In Canada, there are over one million women entrepreneurs, but many of these women face barriers to proper funding and mentorship, which limits professional growth. Across the country, women-owned businesses receive an estimated 4% of venture capital funding, so we know there is a lot more work to be done to bring us closer to gender equality and ensure women entrepreneurs have the resources to rise to their full potential. For this reason and many others, it’s important that opportunities like the Stacy’s Rise Project that are specifically dedicated to supporting women are available to women entrepreneurs in Canada and beyond.
What are some of the biggest challenges facing marketing today? What strategies can you implement to overcome them?
Media fatigue and information overload is a growing issue we all experience being part of such a connected world. With that comes heavy exposure to many important and serious issues around the world.
As a result, a trend you may start to notice across marketing strategies is the need for humour and levity – two important elements that can really lift the spirits of your audience, in a time they may need it most. For us, this recently came to life with the Cheetos brand and a show-stopping statue that has captured attention across the world.
Cheetos fans have always known that the iconic orange dust on their fingertips is an unmistakably delicious part of the Cheetos experience, but few know that there is an official term for it: Cheetle. The Cheetos brand is always rooted in mischievous fun and humour, so we wanted to find a unique way to celebrate Canadians’ orange-dusted fingertips, and generate awareness of its official name, Cheetle. In the spirit of mischief, we erected a statue of this very concept – a giant hand holding a Cheeto and bright orange Cheetle dust – in an Albertan town with a kindred name: Cheadle.

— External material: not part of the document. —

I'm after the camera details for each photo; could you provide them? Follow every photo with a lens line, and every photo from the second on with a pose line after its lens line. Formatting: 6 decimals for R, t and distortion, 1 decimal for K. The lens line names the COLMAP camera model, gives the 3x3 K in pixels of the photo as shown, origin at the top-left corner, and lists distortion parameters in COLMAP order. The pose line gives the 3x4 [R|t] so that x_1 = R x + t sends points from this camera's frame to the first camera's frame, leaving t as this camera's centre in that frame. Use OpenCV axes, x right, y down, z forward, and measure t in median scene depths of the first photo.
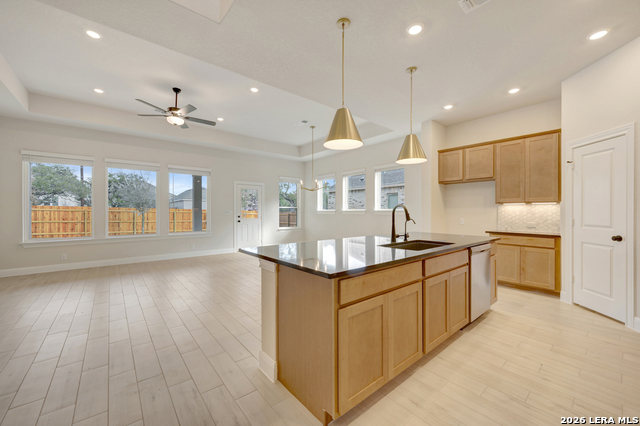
lens RADIAL K [[253.2, 0, 318.9], [0, 253.2, 209.4], [0, 0, 1]] dist [-0.001414, 0.000213]
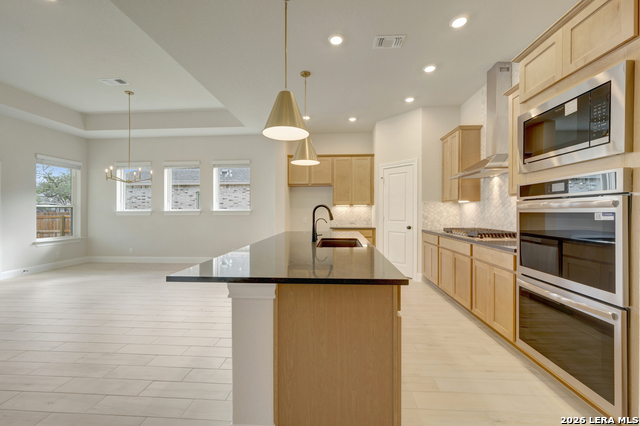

It’s critical now more than ever to form a deep connection with consumers, to understand their lives and what they care about, and to show up for them in a way that’s genuine. Sales come as a result of consistently showing you care about what the consumer cares about, bringing joy, smiles and entertainment to the world, and of course, doing so in a way that aligns with our brand values.

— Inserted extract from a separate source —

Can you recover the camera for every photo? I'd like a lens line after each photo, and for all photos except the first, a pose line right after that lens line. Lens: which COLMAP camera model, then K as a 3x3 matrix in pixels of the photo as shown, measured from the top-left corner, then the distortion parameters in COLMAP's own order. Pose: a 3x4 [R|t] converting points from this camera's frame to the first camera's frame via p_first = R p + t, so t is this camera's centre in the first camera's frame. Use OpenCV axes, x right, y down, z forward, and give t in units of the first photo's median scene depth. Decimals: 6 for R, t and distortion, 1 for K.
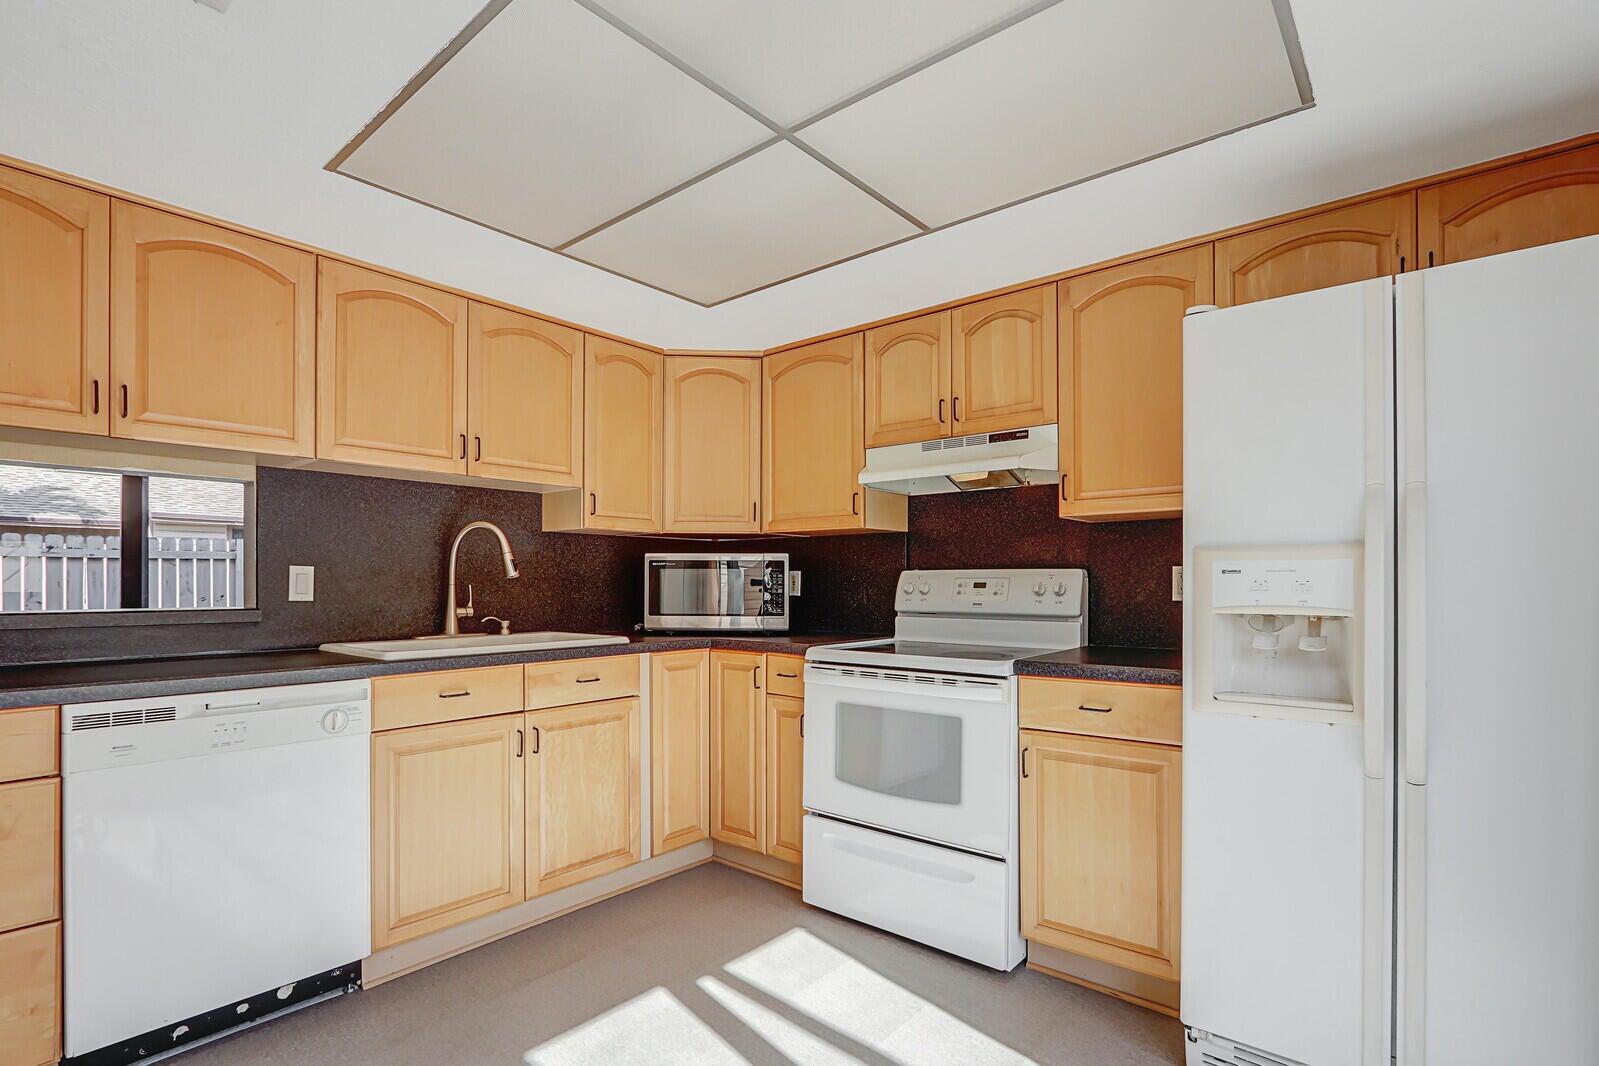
lens RADIAL K [[760.6, 0, 801.2], [0, 760.6, 597.0], [0, 0, 1]] dist [-0.021869, 0.000060]
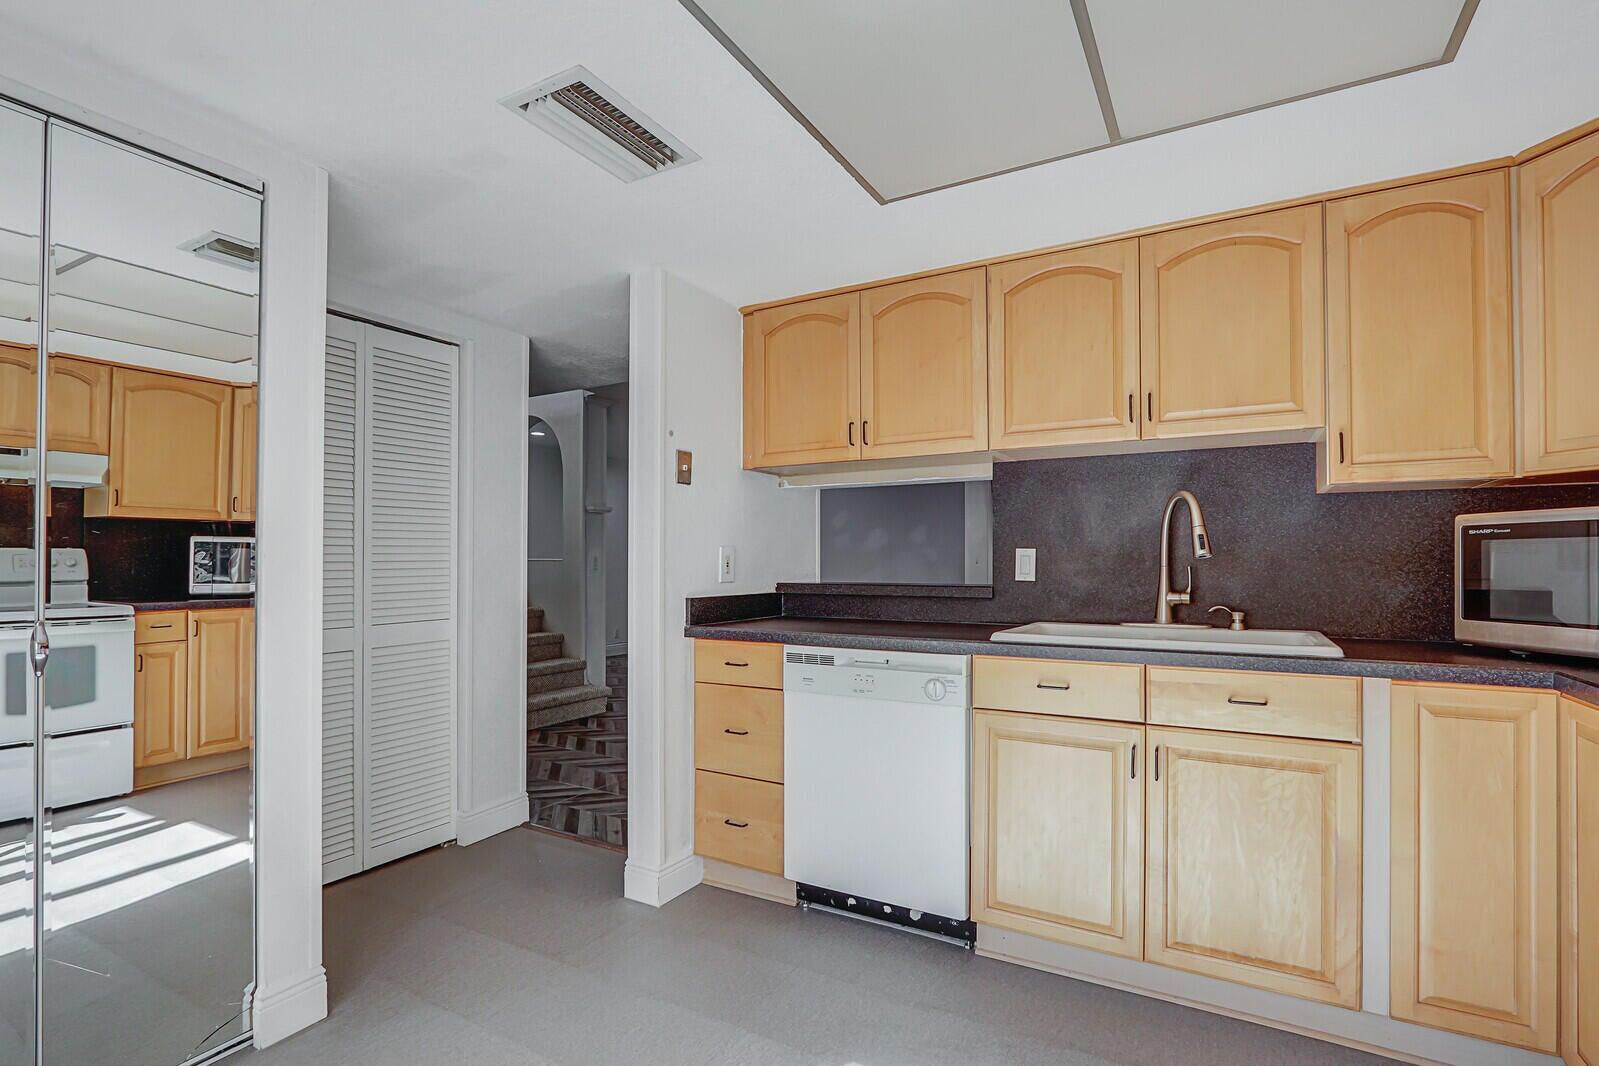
lens RADIAL K [[748.1, 0, 815.6], [0, 748.1, 563.6], [0, 0, 1]] dist [-0.018473, 0.000697]
pose [[0.191311, -0.000771, -0.981529, 0.312535], [-0.018371, 0.999822, -0.004366, -0.008509], [0.981357, 0.018867, 0.191263, 0.459198]]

When you lean into your authentic roots and understand what your brand does for people, you’re on the right course for the future. Those in marketing have a tendency to obsess over data, but I like the old adage that content is king. What you deliver in each interaction between your brand and the consumer is the most important thing. It’s not the data that builds iconic brands. It’s what you decide to do with it.
Finally, are there any exciting partnerships, projects or campaigns on the horizon for PepsiCo Foods?
We’re delighted to announce that, in early 2023, Stacy’s Rise Project will debut a short film that features four past Stacy’s Rise recipients, shining a light on the stories of their heritage, struggles and success as entrepreneurs. The film is directed by Canadian film director Nisha Ganatra and narrated by Canadian poet Rupi Kaur and will debut at the Sundance Film Festival in 2023. It’s one of many projects we are excited to bring to life in the new year.